To register for this live teleseminar, please click here
About the Teleseminar
S Corps have always been a popular choice of entity for closely held businesses because of certain tax advantages they have over LLCs. The new 3.8% Medicare tax, which applies differently to S Corps than to LLCs/partnerships, will increase the appeal of S Corps. But S Corps are still fragile entities, with limitations on the number and type of shareholders they may have and restrictions on the type of equity and debt they may issue. Drafting the S Corp stockholders’ agreement is a careful balance of maximizing tax benefits, preventing the loss of the preferred tax status through inadvertently disqualifying corporate actions, and maximizing organizational flexibility in other areas.

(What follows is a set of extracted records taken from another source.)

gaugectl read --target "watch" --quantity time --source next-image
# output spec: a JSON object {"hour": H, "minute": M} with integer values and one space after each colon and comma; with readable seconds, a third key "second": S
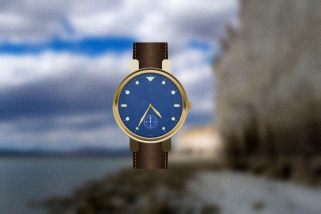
{"hour": 4, "minute": 35}
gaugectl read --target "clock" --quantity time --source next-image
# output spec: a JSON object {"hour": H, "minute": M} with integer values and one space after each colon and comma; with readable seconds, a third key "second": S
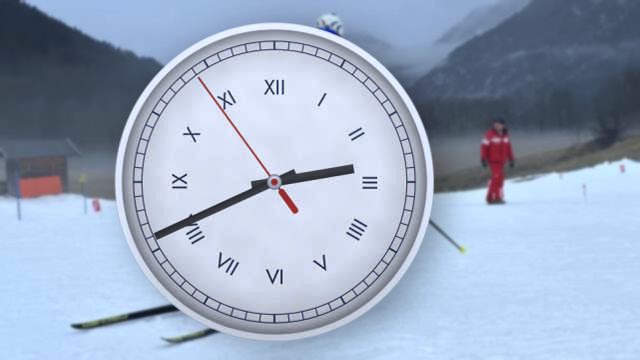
{"hour": 2, "minute": 40, "second": 54}
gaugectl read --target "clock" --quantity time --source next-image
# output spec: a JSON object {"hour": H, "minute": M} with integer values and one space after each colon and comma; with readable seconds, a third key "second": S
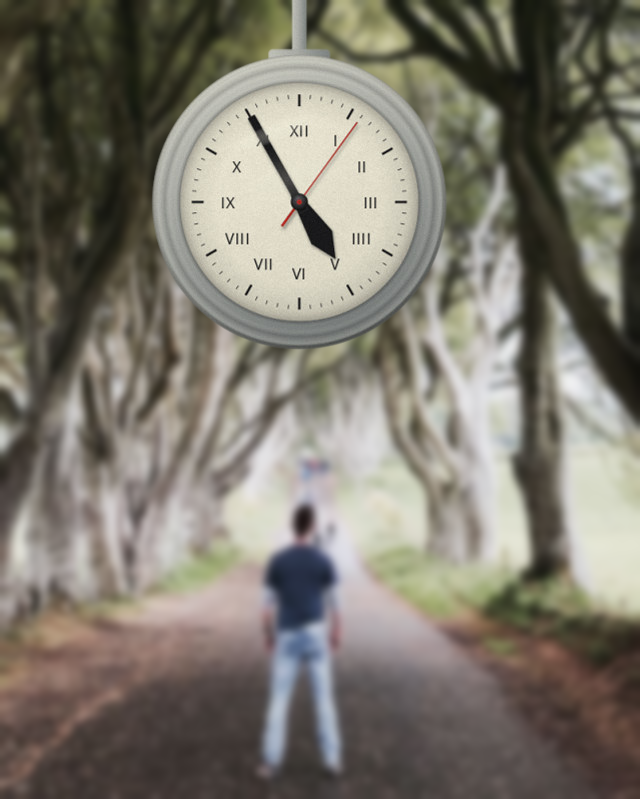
{"hour": 4, "minute": 55, "second": 6}
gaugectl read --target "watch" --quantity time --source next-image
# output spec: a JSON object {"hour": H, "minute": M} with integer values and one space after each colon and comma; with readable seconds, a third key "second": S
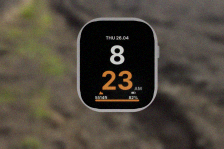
{"hour": 8, "minute": 23}
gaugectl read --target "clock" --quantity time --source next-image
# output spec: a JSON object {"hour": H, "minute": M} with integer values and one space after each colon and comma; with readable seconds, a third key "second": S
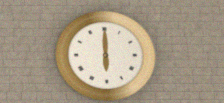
{"hour": 6, "minute": 0}
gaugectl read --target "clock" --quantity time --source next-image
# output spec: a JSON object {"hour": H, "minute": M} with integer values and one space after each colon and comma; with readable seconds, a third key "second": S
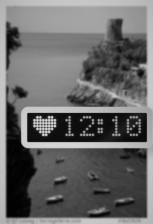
{"hour": 12, "minute": 10}
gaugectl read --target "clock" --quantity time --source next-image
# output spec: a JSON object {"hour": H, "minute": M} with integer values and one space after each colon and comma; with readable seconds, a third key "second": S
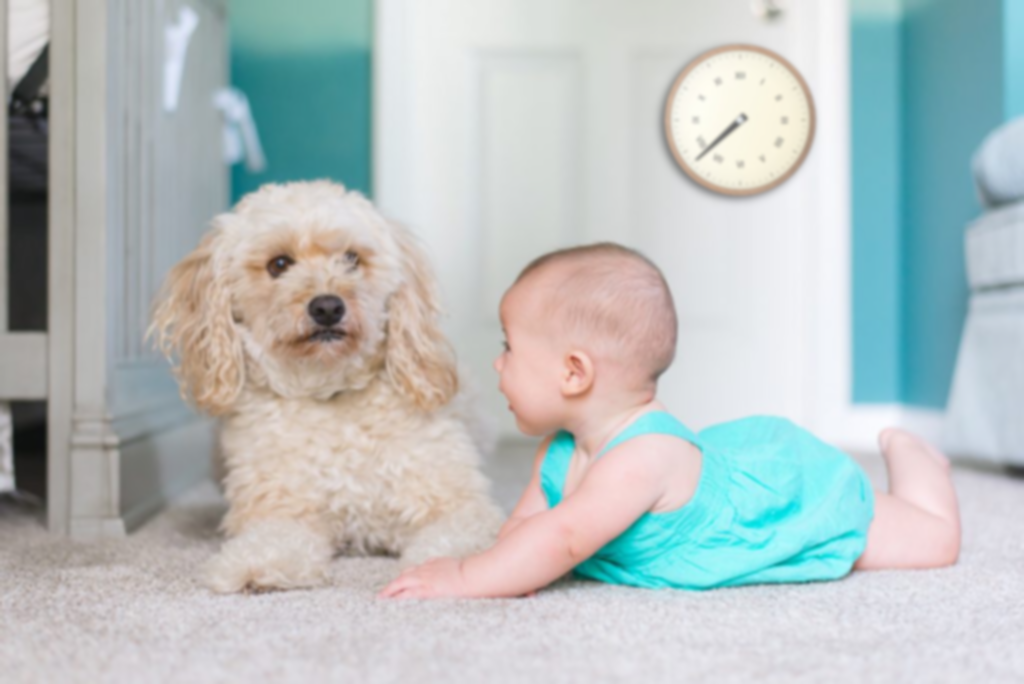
{"hour": 7, "minute": 38}
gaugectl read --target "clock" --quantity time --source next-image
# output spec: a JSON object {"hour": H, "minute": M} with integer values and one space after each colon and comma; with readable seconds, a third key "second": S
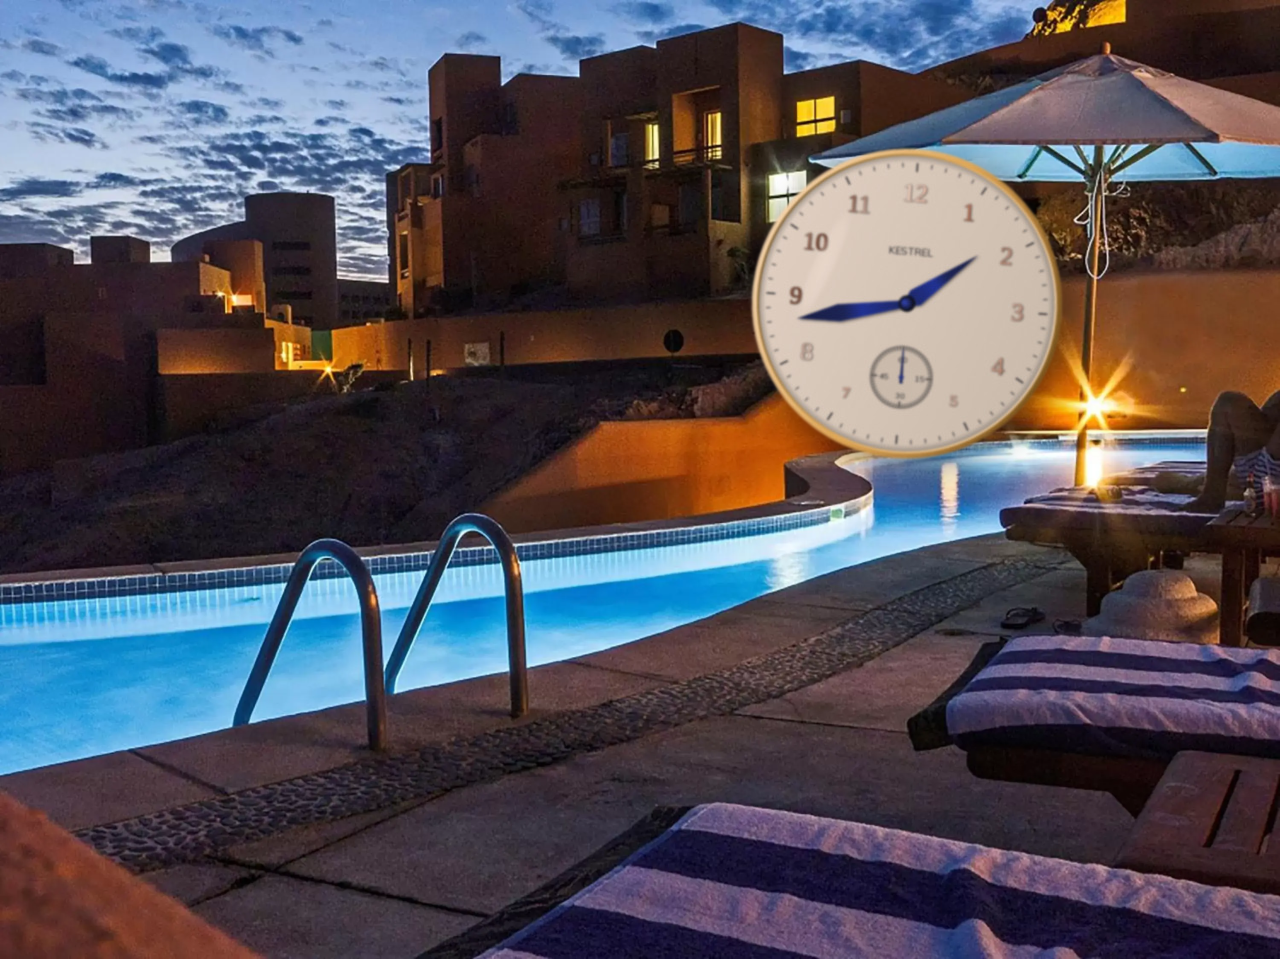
{"hour": 1, "minute": 43}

This program will discuss essential components of an S Corp stockholders’ agreement, including restrictions on capital structure and voting, transferability issues, equity and incentive compensation, and tax allocations and property distributions.
Day 2 – February 20, 2013:
- Overview of new tax advantages of using an S Corp over an LLC after the new Medicare tax
- Understanding the tax advantages/disadvantages of withdrawing money as salary or distributions
- Incentive compensation issues, including fringe benefits and restrictions on deductibility
- Planning for and drafting for distributions and allocations
About the Speaker
Alson R. Martin is a partner in the Overland Park, Kansas office of Lathrop and Gage, LLP, where he has a national practice focusing on business law, taxation, health care, and retirement plans. He is a Fellow of the American College of Tax Counsel and the American College of Employee Benefits Counsel. Mr. Martin is the author of "Limited Liability Companies and Partnerships" and the co-author of "Kansas Corporation Law & Practice (Including Tax Aspects)." He is the president and a director of the Small Business Council of America. Mr. Martin received his B.A., with highest distinction, from the University of Kansas, and his J.D. and LL.M. from New York University School Of Law.